Outrage Ida Lupino / 1950

Dans une petite ville américaine, Ann Walton, jeune comptable, doit épouser Jim Owens. Mais sa vie bascule le soir où elle est violée sur le chemin de son travail…

Quelques spoilers.
 

Comme pour Bigamie (qu’Ida Lupino réalisera trois ans plus tard), il est difficile de ne pas voir Outrage pour ce qu’il est d’abord manifestement, c’est-à-dire un film-à-sujet (comme en témoigne son final particulièrement didactique et laborieux), occupé à attaquer de front un tabou de société alors encore à peine discuté.

Sur ce point, il serait évidemment facile de faire fi du contexte (à savoir celui d’un cinéma et d’une époque où ne serait-ce qu’aborder le sujet était impensable) pour ne plus voir dans ce film que ce qui y a vieilli, et qui désormais saute au yeux : cette jeune femme qui ne peut se reconstruire que via le patronage d’un bon homme d’église paternaliste par exemple ; ou bien le fait que celui-ci, face à elle, ne soit que manières suaves, touchers, et attitudes toutes en sous-entendus (bref, le contraire de ce qu’on attendrait du comportement à adopter face à une personne sexuellement agressée). On pourrait y ajouter la façon dont le geste violent d’Ann en fin de film n’est analysé que comme une confusion traumatique (alors qu’elle fait face à un garçon réellement agressif face au non-consentement qu’on lui oppose), ou encore cette manière dont le film renvoie le viol à une affaire de criminalisation galopante (loubard anonyme qui va faire ça dans un coin de rue – surtout pas un homme de l’entourage proche, ou issu de cette communauté chrétienne évidemment au-dessus de tout soupçon).

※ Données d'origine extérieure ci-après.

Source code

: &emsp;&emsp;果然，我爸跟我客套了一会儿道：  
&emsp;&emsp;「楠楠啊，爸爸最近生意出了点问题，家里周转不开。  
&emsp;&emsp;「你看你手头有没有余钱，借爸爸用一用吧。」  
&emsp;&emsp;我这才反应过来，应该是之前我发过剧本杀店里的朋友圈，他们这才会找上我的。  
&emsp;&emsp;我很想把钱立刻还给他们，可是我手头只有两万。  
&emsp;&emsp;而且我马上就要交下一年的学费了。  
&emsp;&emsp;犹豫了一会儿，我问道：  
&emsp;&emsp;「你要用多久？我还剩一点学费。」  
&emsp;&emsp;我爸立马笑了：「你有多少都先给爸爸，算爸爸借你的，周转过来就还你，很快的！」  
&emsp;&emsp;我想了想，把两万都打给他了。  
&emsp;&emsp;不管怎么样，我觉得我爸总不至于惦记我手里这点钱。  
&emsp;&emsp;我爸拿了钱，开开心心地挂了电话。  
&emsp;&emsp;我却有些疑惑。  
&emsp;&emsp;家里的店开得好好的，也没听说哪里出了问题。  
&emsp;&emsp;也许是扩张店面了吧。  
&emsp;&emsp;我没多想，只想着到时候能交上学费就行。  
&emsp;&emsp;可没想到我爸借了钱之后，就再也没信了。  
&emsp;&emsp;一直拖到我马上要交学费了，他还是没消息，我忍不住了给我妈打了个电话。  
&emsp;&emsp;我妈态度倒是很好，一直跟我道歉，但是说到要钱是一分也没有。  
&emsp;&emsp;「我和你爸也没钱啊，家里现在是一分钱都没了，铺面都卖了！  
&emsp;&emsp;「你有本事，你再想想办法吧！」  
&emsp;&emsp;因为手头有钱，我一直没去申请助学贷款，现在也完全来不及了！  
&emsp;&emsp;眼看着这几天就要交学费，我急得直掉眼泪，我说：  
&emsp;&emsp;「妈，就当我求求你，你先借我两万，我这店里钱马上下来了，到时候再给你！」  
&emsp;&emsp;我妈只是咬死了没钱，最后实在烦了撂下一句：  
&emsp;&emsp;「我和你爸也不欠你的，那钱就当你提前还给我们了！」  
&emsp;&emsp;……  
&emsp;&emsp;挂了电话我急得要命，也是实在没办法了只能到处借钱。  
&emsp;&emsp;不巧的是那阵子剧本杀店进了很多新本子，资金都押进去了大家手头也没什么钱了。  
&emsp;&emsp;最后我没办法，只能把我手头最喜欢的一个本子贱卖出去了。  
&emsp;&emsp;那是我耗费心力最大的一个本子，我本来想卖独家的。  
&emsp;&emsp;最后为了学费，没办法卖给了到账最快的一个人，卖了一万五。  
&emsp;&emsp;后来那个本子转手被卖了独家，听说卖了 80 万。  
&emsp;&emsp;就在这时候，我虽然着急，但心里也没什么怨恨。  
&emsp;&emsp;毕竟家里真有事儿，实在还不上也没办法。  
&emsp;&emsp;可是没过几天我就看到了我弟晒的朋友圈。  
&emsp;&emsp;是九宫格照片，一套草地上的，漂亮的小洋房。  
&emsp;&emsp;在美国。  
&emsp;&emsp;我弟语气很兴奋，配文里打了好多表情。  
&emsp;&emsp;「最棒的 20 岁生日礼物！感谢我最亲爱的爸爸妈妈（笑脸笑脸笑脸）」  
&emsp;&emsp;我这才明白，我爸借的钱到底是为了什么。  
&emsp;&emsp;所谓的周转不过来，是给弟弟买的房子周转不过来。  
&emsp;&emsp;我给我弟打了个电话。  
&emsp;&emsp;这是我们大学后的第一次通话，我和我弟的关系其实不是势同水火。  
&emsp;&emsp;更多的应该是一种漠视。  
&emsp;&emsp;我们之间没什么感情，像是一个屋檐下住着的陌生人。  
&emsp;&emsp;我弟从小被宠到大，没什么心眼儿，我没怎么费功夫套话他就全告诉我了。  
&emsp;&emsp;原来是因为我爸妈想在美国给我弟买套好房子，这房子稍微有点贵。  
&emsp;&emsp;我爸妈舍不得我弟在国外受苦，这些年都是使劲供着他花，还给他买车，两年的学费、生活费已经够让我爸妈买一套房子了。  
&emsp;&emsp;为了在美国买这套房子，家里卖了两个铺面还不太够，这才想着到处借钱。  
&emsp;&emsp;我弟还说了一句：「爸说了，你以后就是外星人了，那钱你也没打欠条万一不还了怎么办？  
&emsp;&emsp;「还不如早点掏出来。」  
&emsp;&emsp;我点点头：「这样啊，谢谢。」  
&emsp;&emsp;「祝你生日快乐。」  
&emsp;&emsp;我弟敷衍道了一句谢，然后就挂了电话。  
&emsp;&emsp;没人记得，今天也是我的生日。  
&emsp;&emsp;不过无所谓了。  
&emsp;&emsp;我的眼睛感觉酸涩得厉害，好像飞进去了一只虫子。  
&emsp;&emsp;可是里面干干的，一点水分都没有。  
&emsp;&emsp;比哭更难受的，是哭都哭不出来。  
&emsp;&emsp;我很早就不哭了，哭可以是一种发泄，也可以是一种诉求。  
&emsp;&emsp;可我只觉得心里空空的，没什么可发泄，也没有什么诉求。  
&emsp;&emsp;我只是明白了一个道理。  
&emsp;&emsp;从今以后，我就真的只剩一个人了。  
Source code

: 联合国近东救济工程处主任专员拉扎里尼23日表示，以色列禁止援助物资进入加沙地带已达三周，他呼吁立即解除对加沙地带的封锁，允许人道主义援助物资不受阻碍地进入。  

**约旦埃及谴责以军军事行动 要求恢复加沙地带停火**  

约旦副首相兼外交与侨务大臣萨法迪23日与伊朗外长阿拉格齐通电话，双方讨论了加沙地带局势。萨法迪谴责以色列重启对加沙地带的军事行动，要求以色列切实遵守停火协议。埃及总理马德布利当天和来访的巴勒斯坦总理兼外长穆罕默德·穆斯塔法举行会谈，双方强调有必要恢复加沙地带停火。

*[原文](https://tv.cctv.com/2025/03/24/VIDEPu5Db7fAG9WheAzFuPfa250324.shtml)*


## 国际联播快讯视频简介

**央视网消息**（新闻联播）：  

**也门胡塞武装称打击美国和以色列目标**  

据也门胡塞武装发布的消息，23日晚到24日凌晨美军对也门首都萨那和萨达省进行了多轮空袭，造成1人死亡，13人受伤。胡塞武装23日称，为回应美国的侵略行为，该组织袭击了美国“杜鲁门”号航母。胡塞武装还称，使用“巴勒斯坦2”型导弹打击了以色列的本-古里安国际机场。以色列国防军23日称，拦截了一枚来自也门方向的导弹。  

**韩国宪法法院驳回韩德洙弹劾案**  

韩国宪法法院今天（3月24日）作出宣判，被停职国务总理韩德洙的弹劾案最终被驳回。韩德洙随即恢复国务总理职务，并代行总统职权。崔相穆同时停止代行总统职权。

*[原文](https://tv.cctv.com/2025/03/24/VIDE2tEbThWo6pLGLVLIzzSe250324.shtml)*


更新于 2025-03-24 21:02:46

Passons sur ces anachronismes, qu’il serait bien mesquin d’opposer sérieusement au film, pour se pencher sur ce qui à mon sens constitue son principal échec : le fait que, d’abord parti pour accompagner l’héroïne dans son chemin de croix et de reconstruction, le point de vue se déporte très vite sur les autres personnages (dès la première soirée, préférant d’abord les états d’âmes du père au calvaire de la jeune fille), pour ne très vite plus la filmer que “de l’extérieur”, animal effrayé et énigmatique dont l’intériorité nous est refusée, sinon aux moments-clé ou sa réflexion laisse place à la panique. Le souhait de l’héroïne, en début de film, “d’aller au travail toute seule” lui est en quelque sorte refusé par la cinéaste qui se met successivement du côté du pasteur, puis des juges, de tous ces gens compréhensifs se penchant de bien haut sur son cas.

Alors certes, réduire le film à ce transfert est un peu malhonnête, Lupino déployant une fois encore de vrais talents aux moments décisifs – lors de la scène menant au viol d’abord, tendue sur un fil, qui fait le choix a priori curieux de ne pas s’en tenir au point de vue de l’héroïne (on est tout autant avec son agresseur), et qui permet en cela d’éviter à la scène de se faire thriller, de se faire jouissance horrifique ; ou encore dans cette relation ambigüe (teintée de romance) avec le pasteur, qui nuance et colore de doutes la dernière partie du film. Mais pour le reste, Lupino apparaît surtout comme l’une des nombreuses figures de cette fin de règne Hollywoodienne, à l’heure du goût naissant de ce cinéma pour la psychologie et son didactisme, et pour une rhétorique visuelle qui se donne à voir – jeux de sons, de montage, tentatives d’illustrer savamment la névrose : on peut juger que tout cela est aussi élégant que passablement vain (seul le klaxon, en ce qu’il incarne un cri que le quartier et la société ne veulent pas entendre, atteint le spectateur au cœur). L’approche générale, comme dans Bigamie, reste avant tout curieusement froide, comme un peu théorique et en surface, pas toujours apte à nous faire épouser les émotions de ses personnages – à l’image, au fond, de tant d’autres “grands films” un peu ingrats produits dans cette derrière ligne droite de l’âge d’or d’Hollywood.